*** Data Section Begins ***

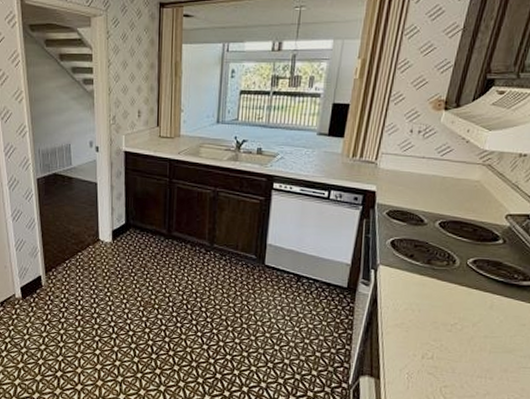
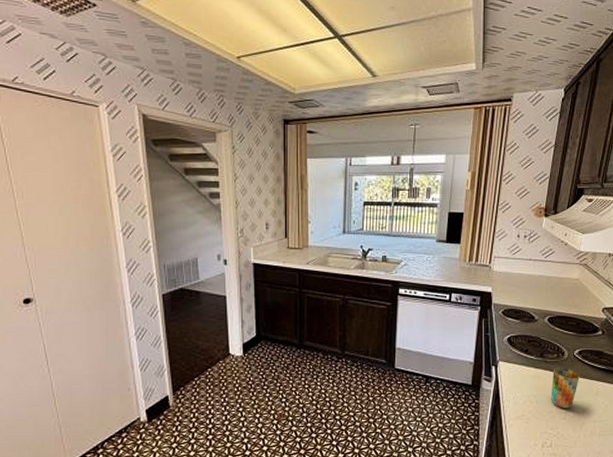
cup: none [435,275,472,321] -> present [550,367,580,409]

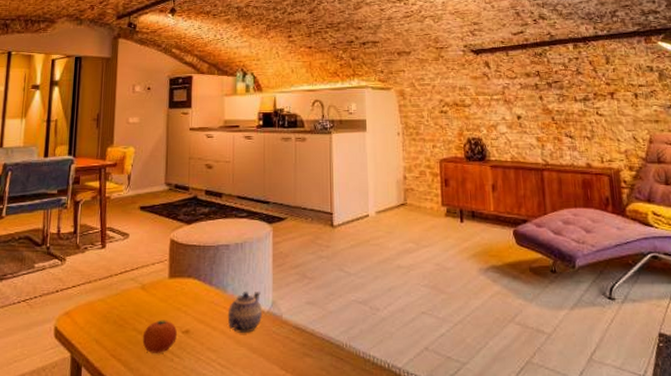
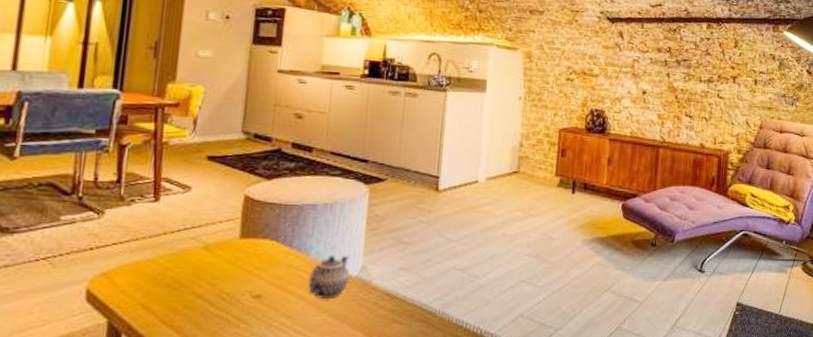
fruit: present [142,320,177,353] -> none [202,283,246,319]

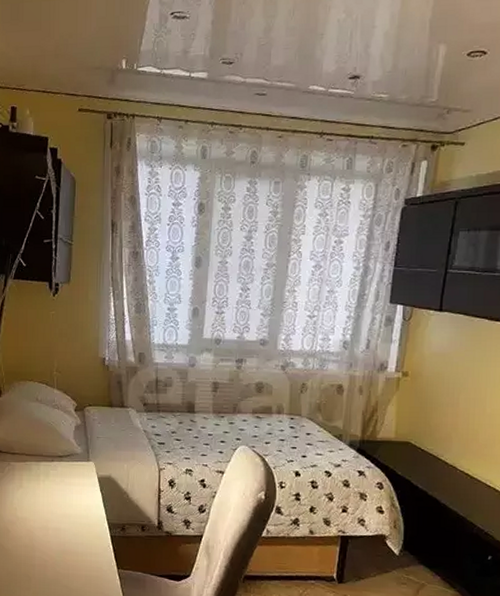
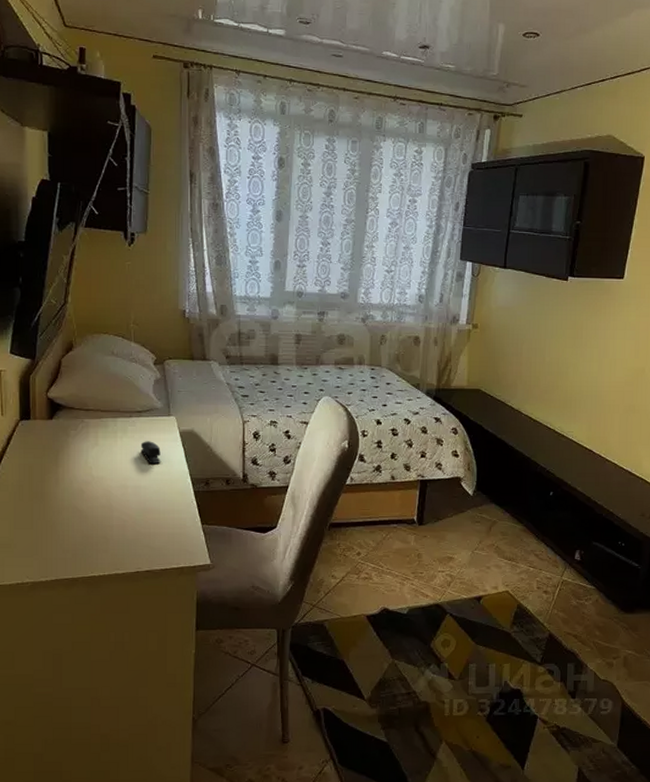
stapler: none [61,485,80,508] -> present [140,441,161,465]

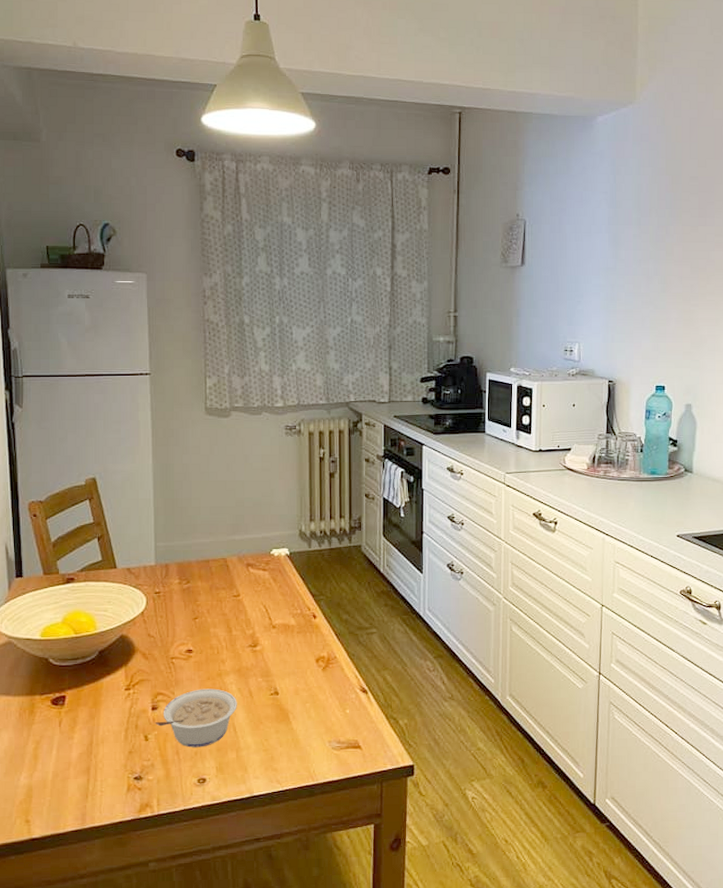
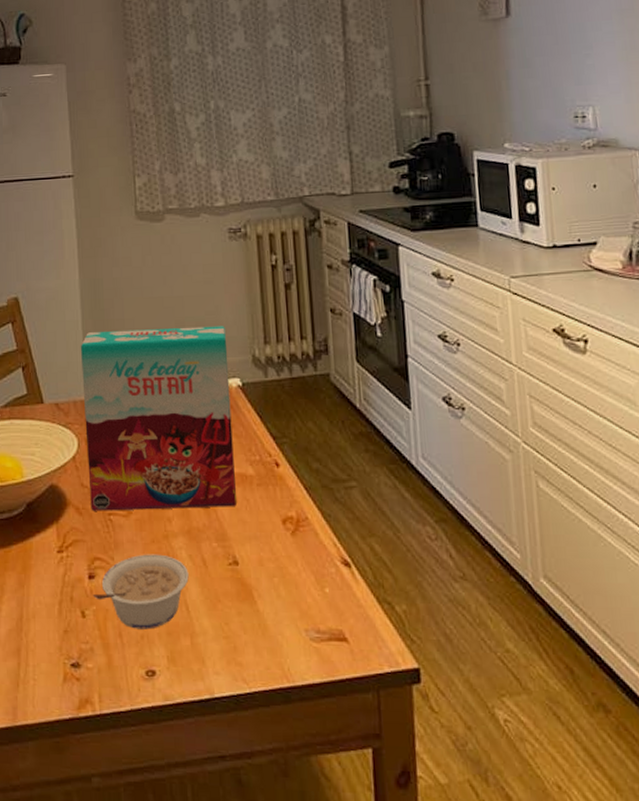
cereal box: none [151,506,279,656] -> present [80,326,236,511]

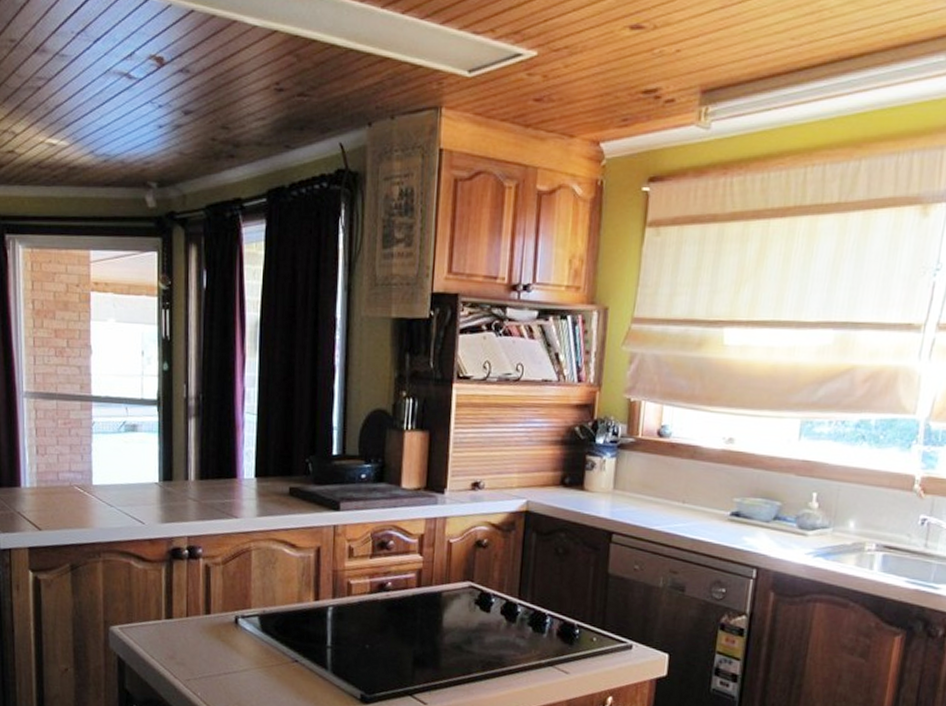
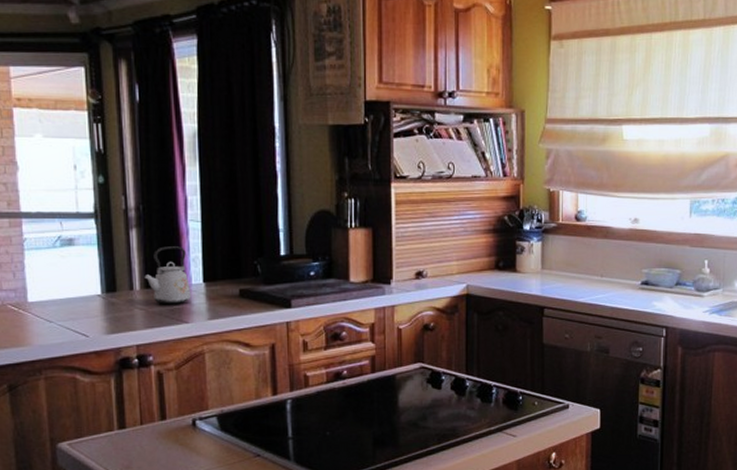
kettle: none [198,438,243,499] -> present [143,246,191,305]

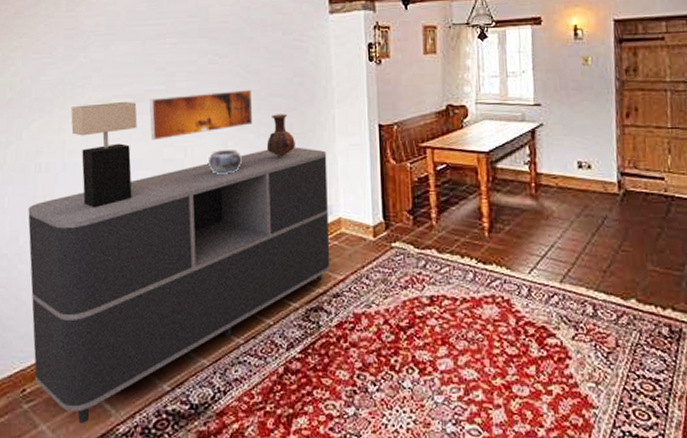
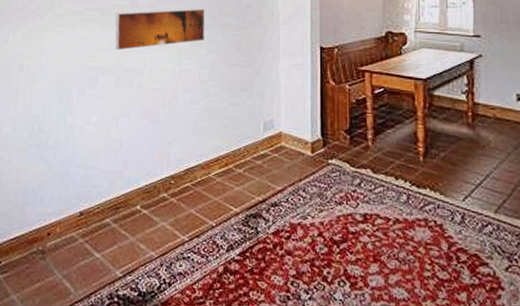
sideboard: present [28,147,330,425] -> none [9,63,271,298]
table lamp: present [71,101,138,208] -> none [49,14,105,108]
decorative bowl: present [207,150,242,174] -> none [163,62,194,85]
vase: present [266,114,295,157] -> none [216,32,242,72]

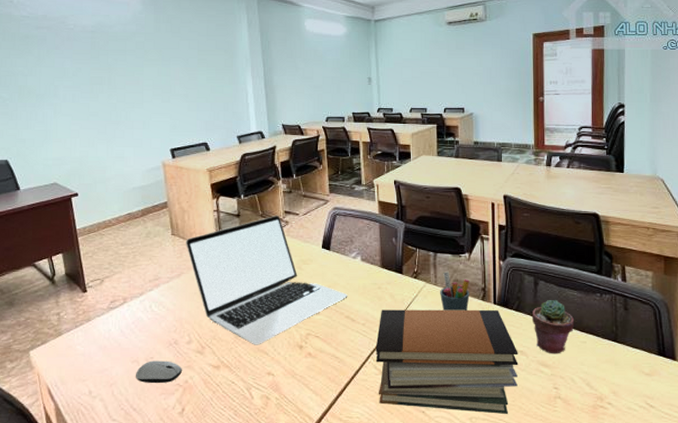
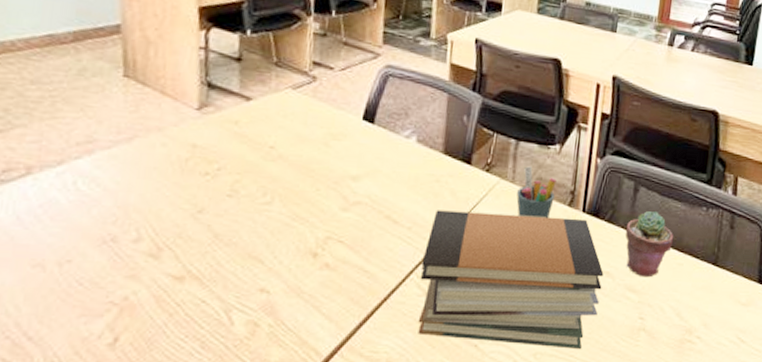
computer mouse: present [136,361,182,383] -> none [37,265,120,299]
laptop: present [186,215,348,345] -> none [147,65,392,250]

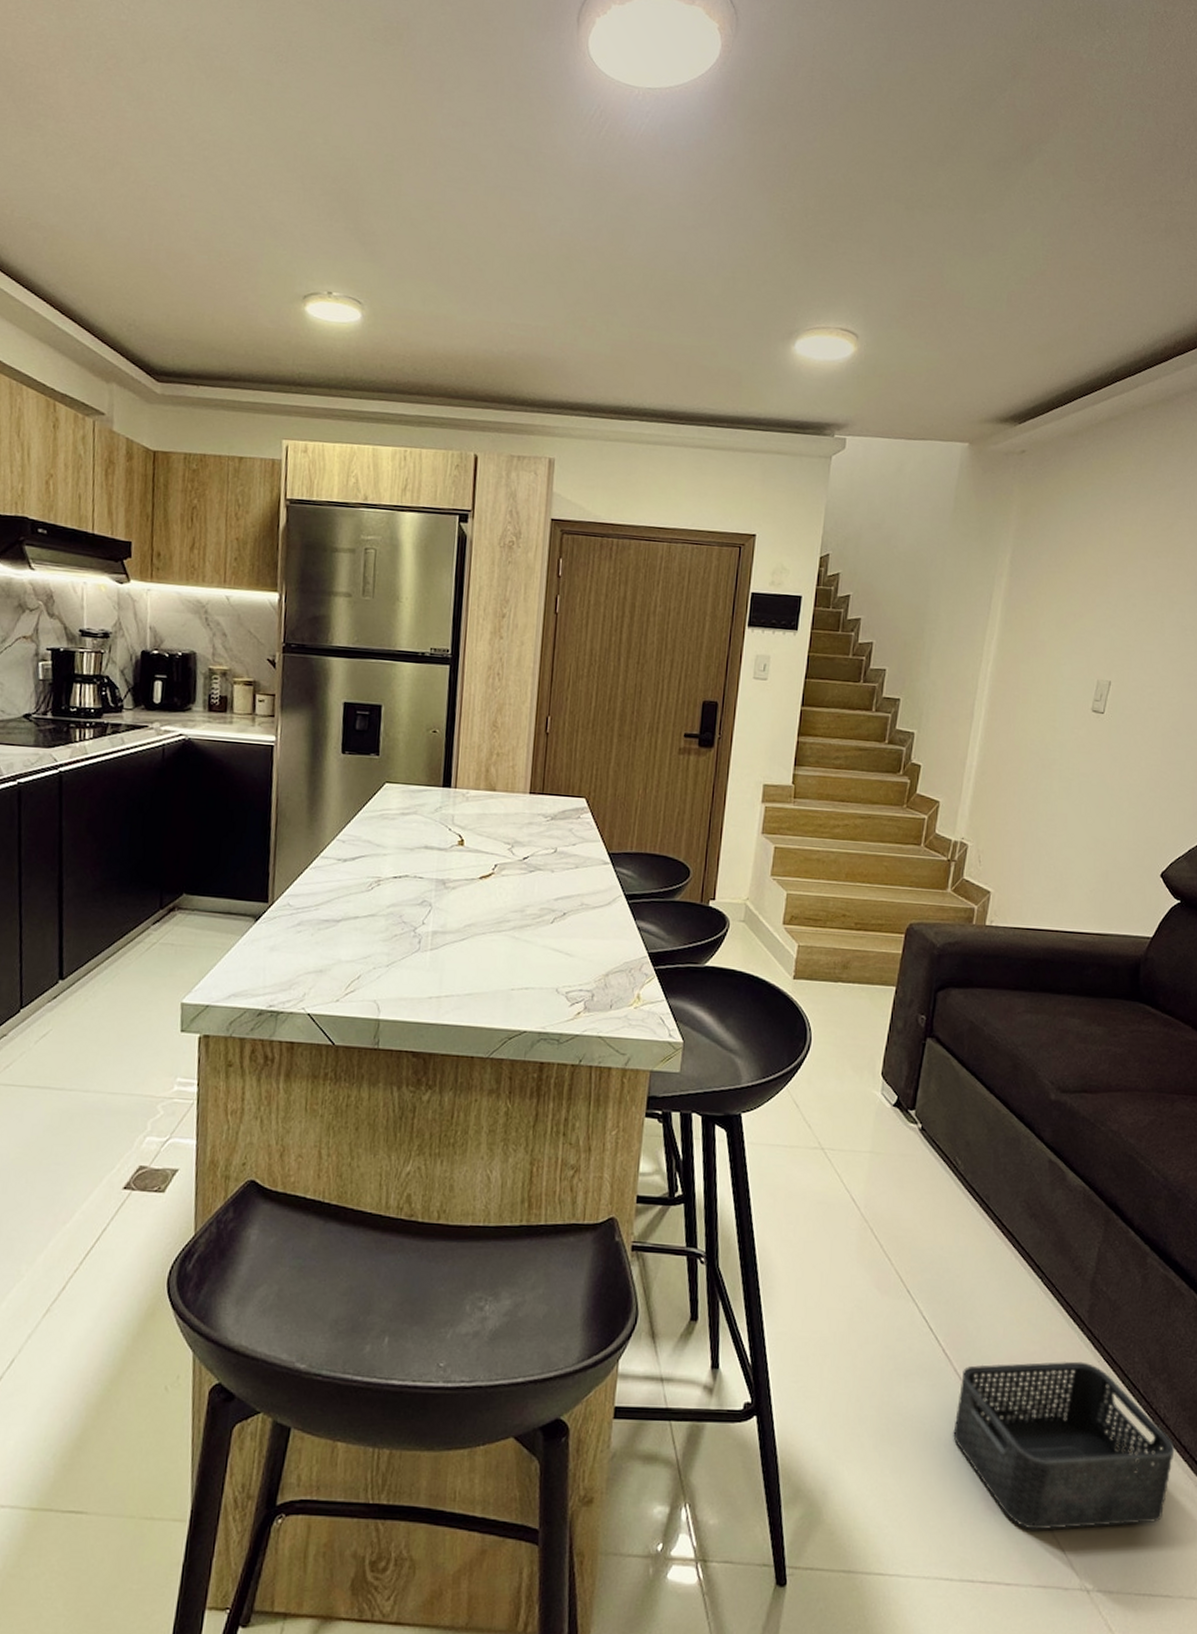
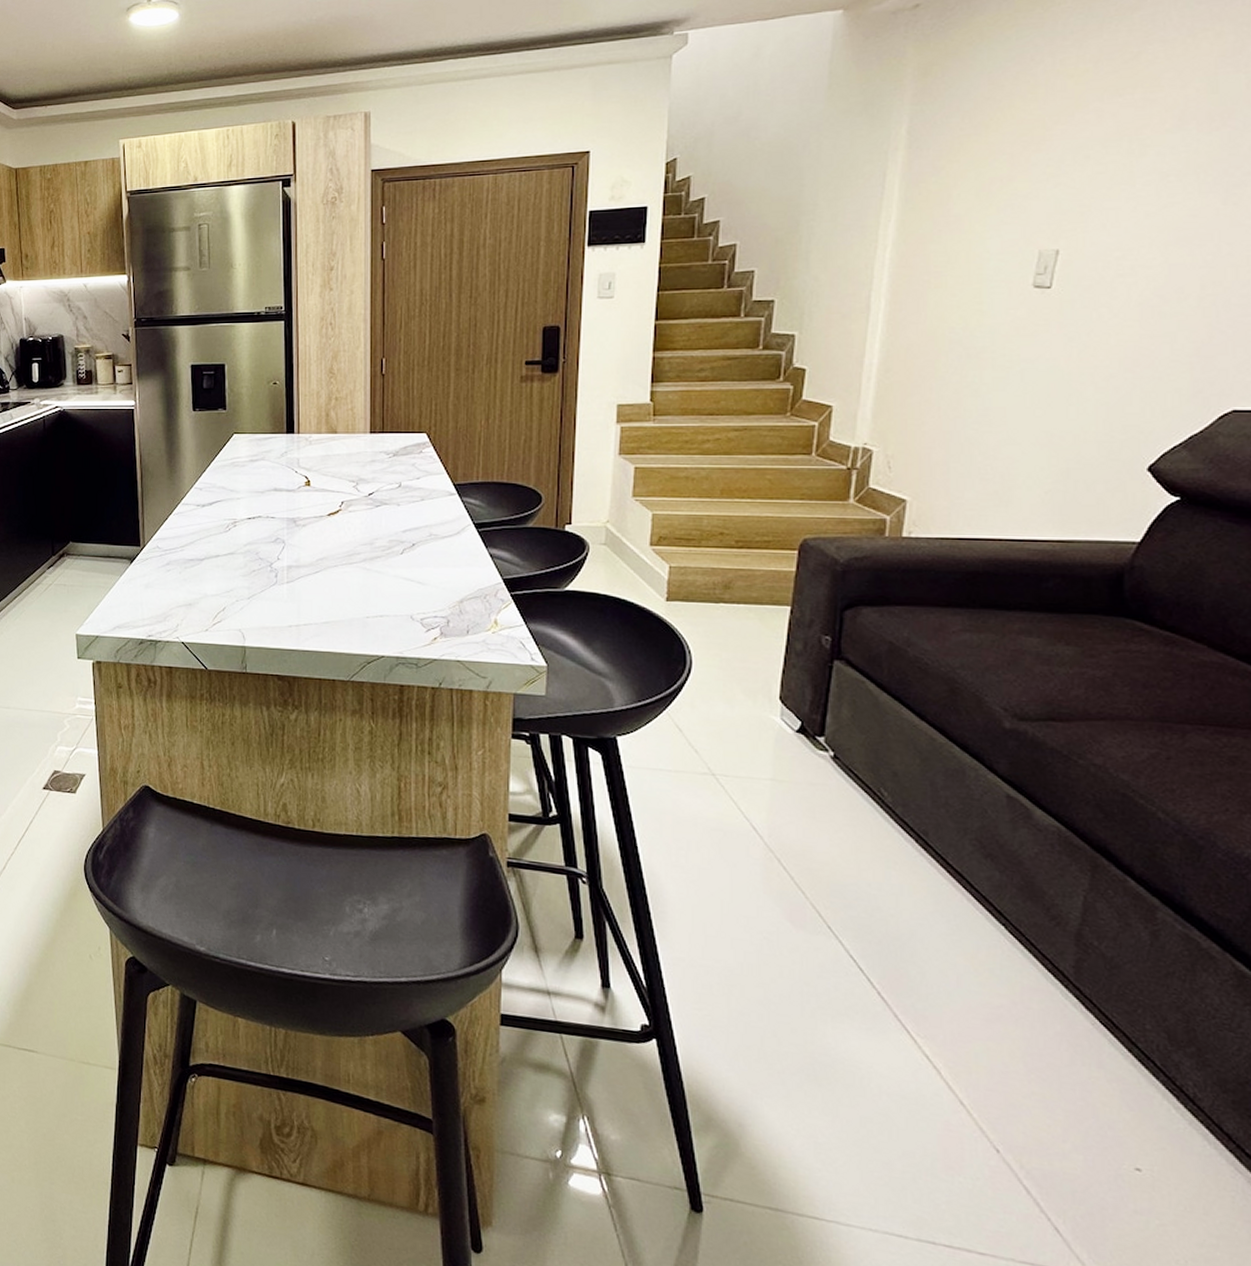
storage bin: present [953,1361,1175,1530] -> none [897,1012,1213,1216]

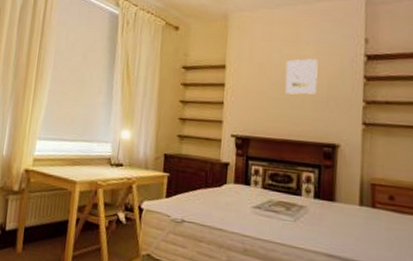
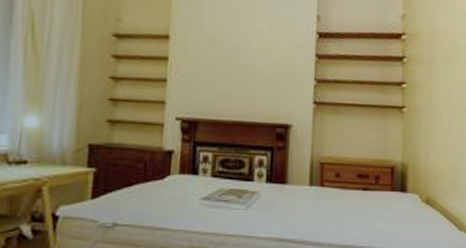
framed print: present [285,59,318,95] -> none [238,33,272,72]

*** Data Section Ends ***

**Work instruction:** Transcribe the listing above verbatim. Omit the pictures.

**Reply to the task:**
cup: none [435,275,472,321] -> present [550,367,580,409]

fruit: present [142,320,177,353] -> none [202,283,246,319]

stapler: none [61,485,80,508] -> present [140,441,161,465]

cereal box: none [151,506,279,656] -> present [80,326,236,511]

kettle: none [198,438,243,499] -> present [143,246,191,305]

sideboard: present [28,147,330,425] -> none [9,63,271,298]
table lamp: present [71,101,138,208] -> none [49,14,105,108]
decorative bowl: present [207,150,242,174] -> none [163,62,194,85]
vase: present [266,114,295,157] -> none [216,32,242,72]

computer mouse: present [136,361,182,383] -> none [37,265,120,299]
laptop: present [186,215,348,345] -> none [147,65,392,250]

storage bin: present [953,1361,1175,1530] -> none [897,1012,1213,1216]

framed print: present [285,59,318,95] -> none [238,33,272,72]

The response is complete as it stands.